Hopkins, UMMC and other hospitals collected $84 million over the three years ending in 2015 to treat acutely ill Baltimore asthma patients as inpatients or in emergency rooms, according to the news organizations’ analysis of statewide hospital data. Hopkins and a sister hospital received $31 million of that.
This is no one specific person’s fault and I don’t mean to imply that hospitals ever set out to profit wildly off of people continuing to be sick. (At least not in this case!) It’s just that the health-care system, as in many other cases, has very little money allocated to preventing the causes of illness and its people within that system feel powerless to help change anything. Imagine if the mother in this story had access to some fraction of the thousands of dollars that were spent on her child every year to simply move to a new house that wasn’t full of asthma triggers. She’d end up saving the system money in the long term! More importantly, her poor son wouldn’t be struggling to breathe all the time.

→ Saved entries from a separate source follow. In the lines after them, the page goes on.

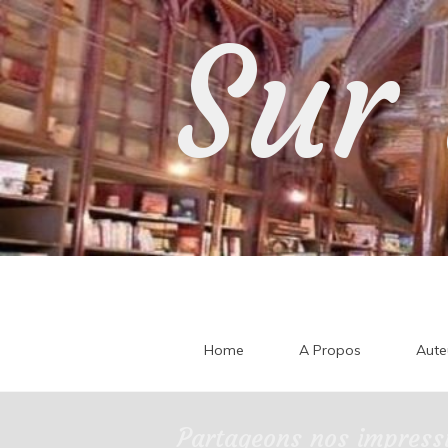
Skip
Sur 
to
content
Home
A Propos
Aute
Partageons nos impressi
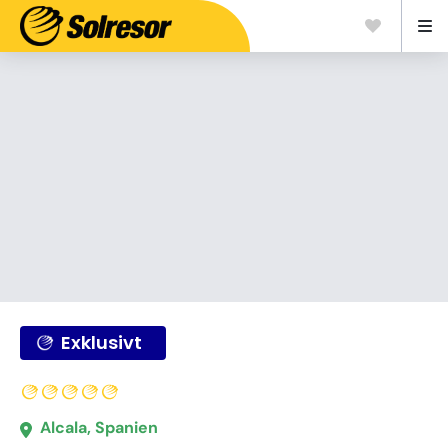
Exklusivt
Alcala, Spanien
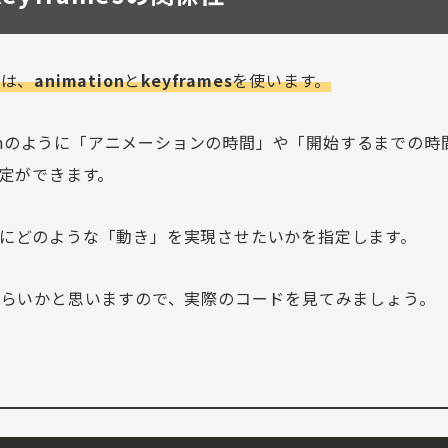
には、
animation
と
keyframes
を使います。
n
のように「アニメーションの時間」や「開始するまでの時
定ができます。
にどのような「動き」を実現させたいかを指定します。
らいかと思いますので、実際のコードを見てみましょう。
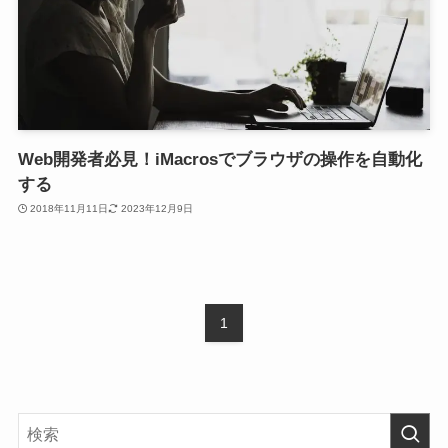
Web開発者必見！iMacrosでブラウザの操作を自動化
する
2018年11月11日
2023年12月9日
1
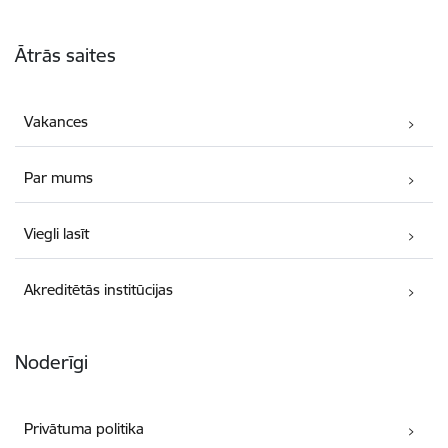
Kājene
Ātrās saites
Vakances
Par mums
Viegli lasīt
Akreditētās institūcijas
Noderīgi
Privātuma politika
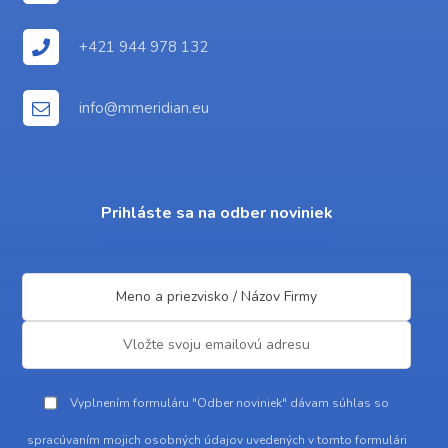
+421 944 978 132
info@mmeridian.eu
Prihláste sa na odber noviniek
Vyplnením formuláru "Odber noviniek" dávam súhlas so
spracúvaním mojich osobných údajov uvedených v tomto formulári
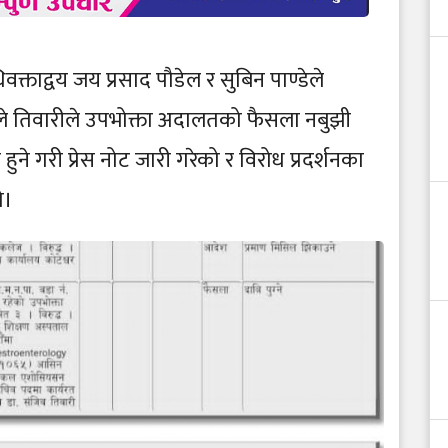
वक्ताद्वय जय प्रसाद पौडेल र सुबिन पाण्डेले
ञ्चले तिवारीले उपभोक्ता अदालतको फैसला नबुझी
ने गरी प्रेस नोट जारी गरेको र विरोध प्रदर्शनका
ो।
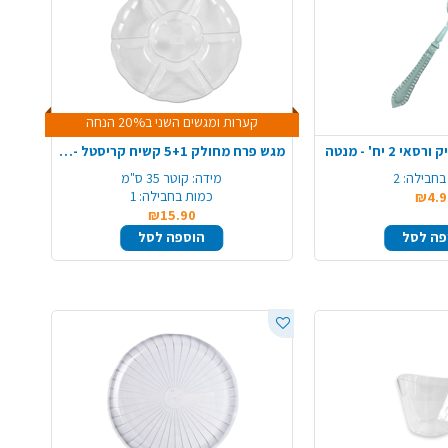
קערות ומגשים השני ב20% הנחה
 יח' - מנטה
מגש פרח מחולק 5+1 קשיח קריסטל - שקוף
בחבילה:
2
מידה:
קוטר 35 ס"מ
כמות בחבילה:
1
₪4.9
₪15.90
פה לסל
הוספה לסל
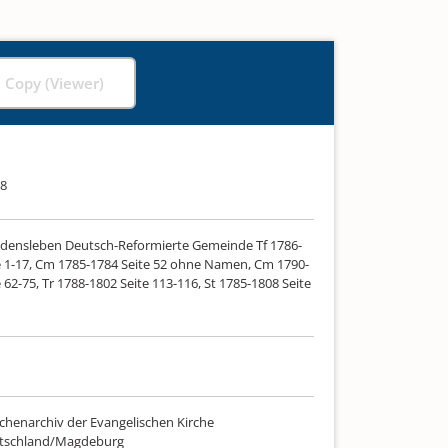
l Copy (Viewer)
08
ldensleben Deutsch-Reformierte Gemeinde Tf 1786-
e 1-17, Cm 1785-1784 Seite 52 ohne Namen, Cm 1790-
 62-75, Tr 1788-1802 Seite 113-116, St 1785-1808 Seite
chenarchiv der Evangelischen Kirche
utschland/Magdeburg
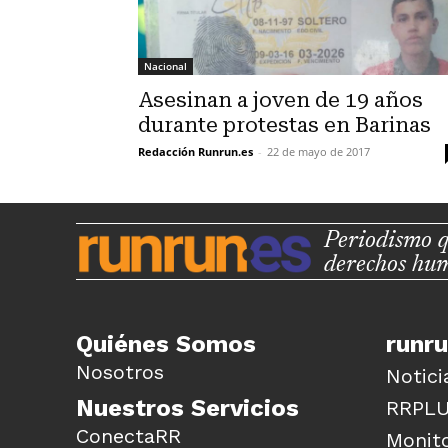
Nacional
Asesinan a joven de 19 años
durante protestas en Barinas
Redacción Runrun.es
-
22 de mayo de 2017
Periodismo q
derechos hu
Quiénes Somos
runr
Nosotros
Notici
Nuestros Servicios
RRPL
ConectaRR
Monito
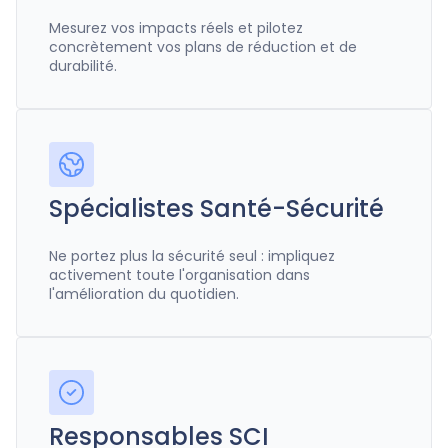
Mesurez vos impacts réels et pilotez
concrètement vos plans de réduction et de
durabilité.
Spécialistes Santé-Sécurité
Ne portez plus la sécurité seul : impliquez
activement toute l'organisation dans
l'amélioration du quotidien.
Responsables SCI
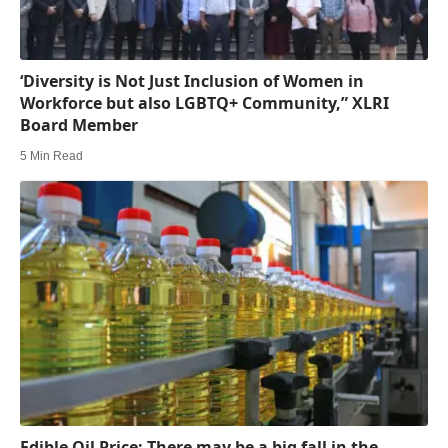
‘Diversity is Not Just Inclusion of Women in
Workforce but also LGBTQ+ Community,” XLRI
Board Member
5 Min Read
Edible Oil Price: There may be a big fall in the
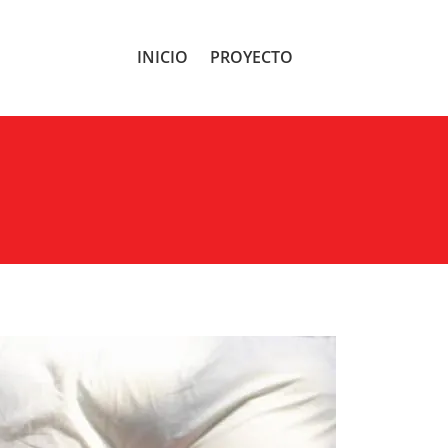
INICIO
PROYECTO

Of course, few recurrent medical issues are as straightforward as this one and there’s no mechanism to reallocate funds that would otherwise rack up big hospital bills so that people can get better. Even a single-payer system, that holy grail of healthcare activism, wouldn’t do anything for this. One could argue that a rigorous and generous enough housing & cash assistance program could be helpful, though one would also have to ensure that the subsidized housing also stays decent enough for human habitation. Still, sometimes just paying for people to get housing keeps them out of the ER, so it seems worth it to me.
The issue of the mother’s smoking is only part of the picture here (and is another thing that wouldn’t disappear in a Medicare-for-All world), but in other cases behavioral issues like smoking make up the entirety of why someone continues to go to the hospital over and over without ever getting better. More money to follow up with people and connect them with the mental health care they need would certainly help in many cases, but in the end there’s only so much that can be done by the health care system itself. Orienting ourselves as communities and societies towards health will take much more.